» **Exercise aim**:
Beneath this instruction is a listing; write out exactly the line that contains "Document page, 1500x1125 pixels." and each line after it to the last.

• • •

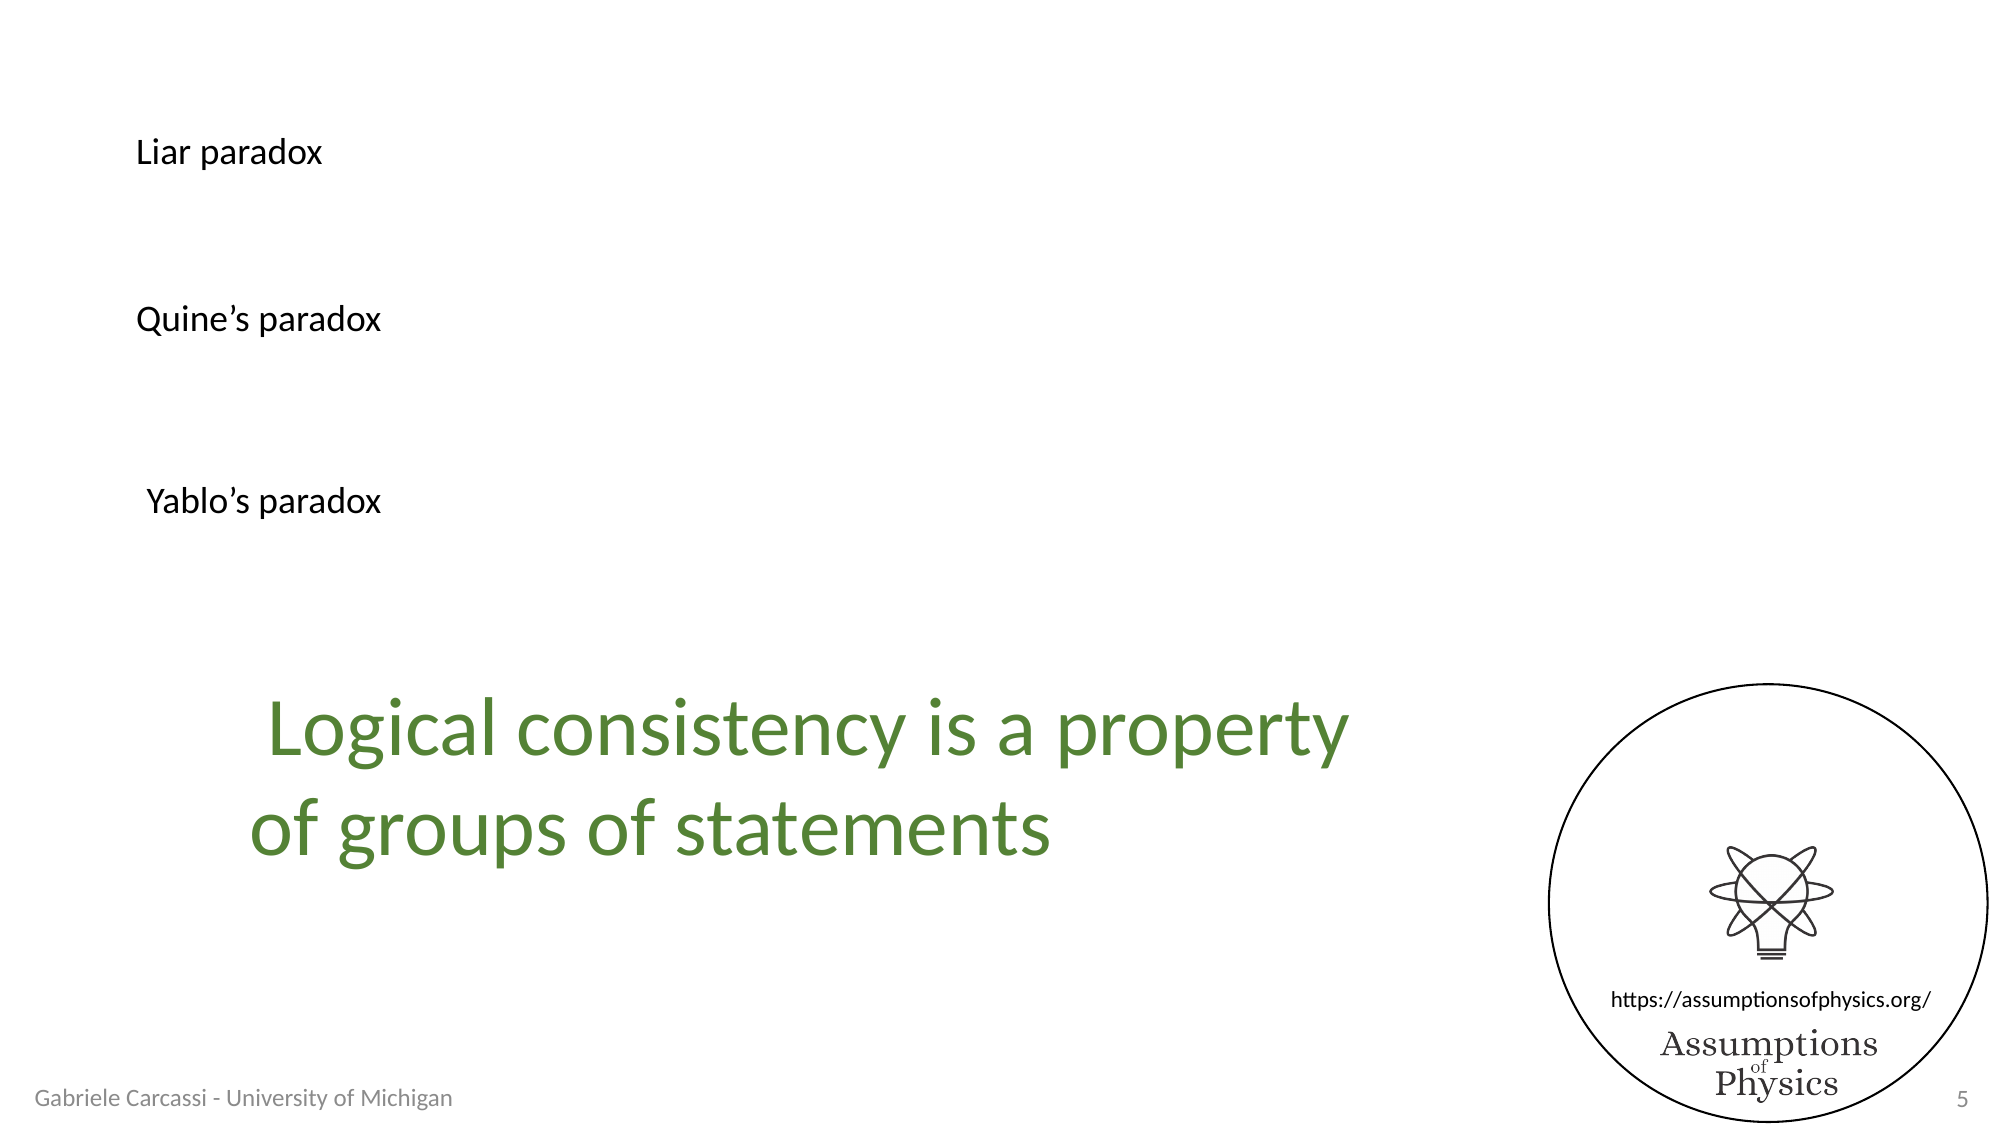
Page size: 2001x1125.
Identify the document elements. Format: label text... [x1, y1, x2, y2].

text_box Liar paradox [121, 119, 338, 180]
slide_number 5 [1893, 1078, 1985, 1116]
picture [1660, 1029, 1877, 1103]
text_box Yablo’s paradox [131, 468, 397, 529]
text_box Quine’s paradox [121, 286, 397, 346]
picture [1709, 846, 1834, 960]
footer Gabriele Carcassi - University of Michigan [19, 1077, 999, 1116]
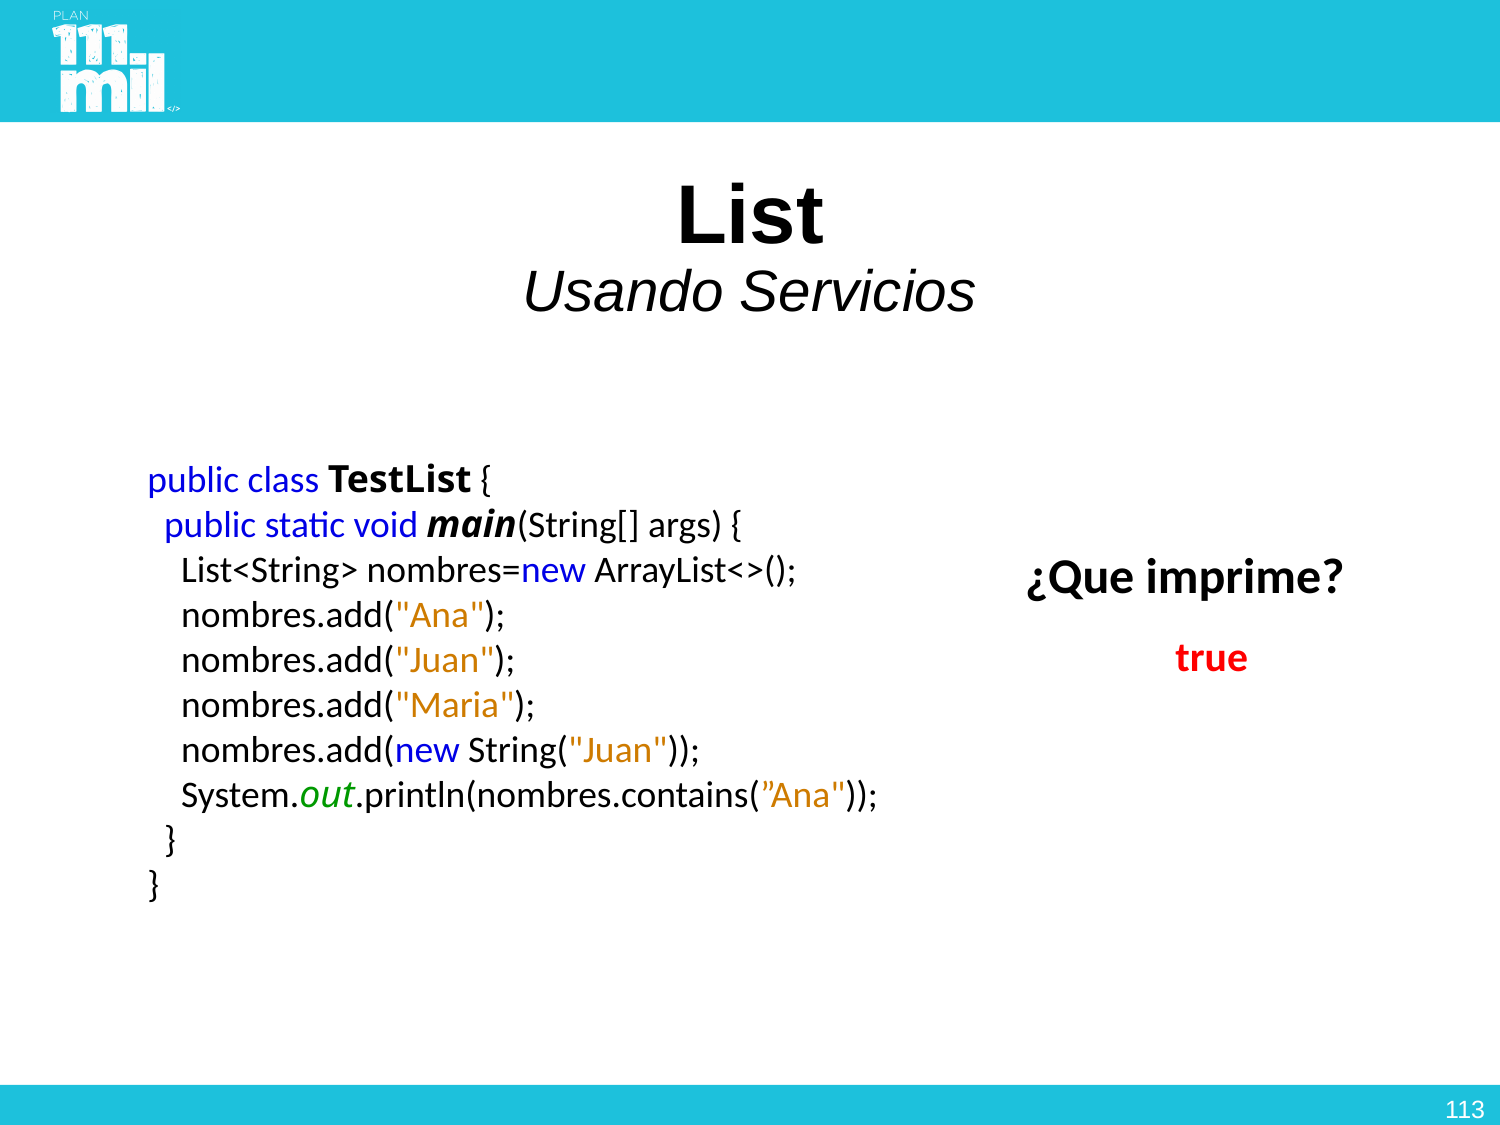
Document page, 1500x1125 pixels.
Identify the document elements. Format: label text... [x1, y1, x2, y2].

slide_number 112 [1162, 1078, 1500, 1125]
text_box ¿Que imprime? [1010, 536, 1360, 611]
text_box public class TestList { public static void main(String[] args) { List<String> nombres=new ArrayList<>(); nombres.add("Ana"); nombres.add("Juan"); nombres.add("Maria"); nombres.add(new String("Juan")); System.out.println(nombres.contains(”Ana")); } } [132, 448, 921, 913]
text_box true [1160, 622, 1264, 688]
title List Usando Servicios [103, 147, 1397, 348]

• • •

» **Answer to this exercise**:
Document page, 1500x1125 pixels.
Identify the document elements. Format: label text... [x1, y1, x2, y2].

slide_number 112 [1162, 1078, 1500, 1125]
text_box ¿Que imprime? [1010, 536, 1360, 611]
text_box public class TestList { public static void main(String[] args) { List<String> nombres=new ArrayList<>(); nombres.add("Ana"); nombres.add("Juan"); nombres.add("Maria"); nombres.add(new String("Juan")); System.out.println(nombres.contains(”Ana")); } } [132, 448, 921, 913]
text_box true [1160, 622, 1264, 688]
title List Usando Servicios [103, 147, 1397, 348]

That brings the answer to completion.